FORT BRAGG, N.C. (WTVD) -- Every business and industry is feeling the impact of COVID-19, including non-profits like the Veterans of Foreign Wars or VFW.
Mike Baker, a former service member who served eight years in the Marine Corps, has been the acting Commander of VFW 670 for only a month, and in that time, he's adopted the struggles of the current pandemic.
"To lose one of the oldest posts in the state of North Carolina, I don't want that on my commander record," Baker said.
VFW 670, which is located near the Fayetteville Regional Airport off of Doc Bennett Road, has lost most of its source of income since March.
"We have enough money to operate, and we also have enough money to give back to the community," Baker said.
They are one of five outposts in the Cumberland County area. Baker tells ABC11 most of their revenue comes from sponsorship and partnerships at events. Their largest partnership with the Amateur Pool Association would support them financially for an entire year, but that major event, along with many others, have been canceled or pushed to a later date by COVID-19.
"Being closed for four months, with no revenue coming in. Luckily, we had enough savings to get through those four months," Baker said.
In addition to providing its 368 members with entertainment, VFW 670 also is in charge of several community programs. The outpost offers a scholarship program for kids, volunteers at the Fayetteville VA and holds events throughout the year.
The most recent one was a vigil on Monday night to honor Vanessa Guillen's life and support other women in the military. Baker says each branch across the state offers something unique and different to its veterans and community.

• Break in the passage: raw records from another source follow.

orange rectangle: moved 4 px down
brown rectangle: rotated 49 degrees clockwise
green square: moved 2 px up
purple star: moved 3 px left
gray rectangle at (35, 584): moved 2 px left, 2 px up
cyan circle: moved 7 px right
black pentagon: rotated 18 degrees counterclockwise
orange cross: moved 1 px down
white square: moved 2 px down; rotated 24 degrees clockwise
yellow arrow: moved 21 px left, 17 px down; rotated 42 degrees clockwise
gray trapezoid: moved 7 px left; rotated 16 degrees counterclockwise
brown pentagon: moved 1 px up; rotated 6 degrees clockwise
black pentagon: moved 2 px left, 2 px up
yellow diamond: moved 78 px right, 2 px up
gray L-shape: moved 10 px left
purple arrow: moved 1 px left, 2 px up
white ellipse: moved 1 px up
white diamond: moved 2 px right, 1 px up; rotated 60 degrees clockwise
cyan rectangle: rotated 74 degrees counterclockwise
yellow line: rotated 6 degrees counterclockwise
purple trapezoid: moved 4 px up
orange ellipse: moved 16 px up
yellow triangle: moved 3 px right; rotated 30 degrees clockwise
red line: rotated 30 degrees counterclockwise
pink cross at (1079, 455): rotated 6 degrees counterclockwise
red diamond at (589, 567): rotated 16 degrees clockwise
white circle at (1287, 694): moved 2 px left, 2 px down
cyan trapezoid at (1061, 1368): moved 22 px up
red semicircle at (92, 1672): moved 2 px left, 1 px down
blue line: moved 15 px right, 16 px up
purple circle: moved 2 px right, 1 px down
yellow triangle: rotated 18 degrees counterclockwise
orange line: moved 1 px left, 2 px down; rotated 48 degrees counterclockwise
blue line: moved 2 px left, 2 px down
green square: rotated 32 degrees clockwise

With financial worries affecting all outposts, Baker says some branches could be on the chopping block.
"Three were on the verge of either shutting down, because of COVID-19, and there's another, probably, 18 posts in the state of North Carolina that are below that threshold," Baker said.
While VFW 670 has funds for another eight to 12 weeks, Commander Baker says they can only hope to see some community support, if they're to carry on after that.
If you are willing to help, Baker says you can make a monetary donation of any kind in person, by mail, or through the phone.
Baker adds that they're also selling take out meals from their kitchen that you could purchase to support them.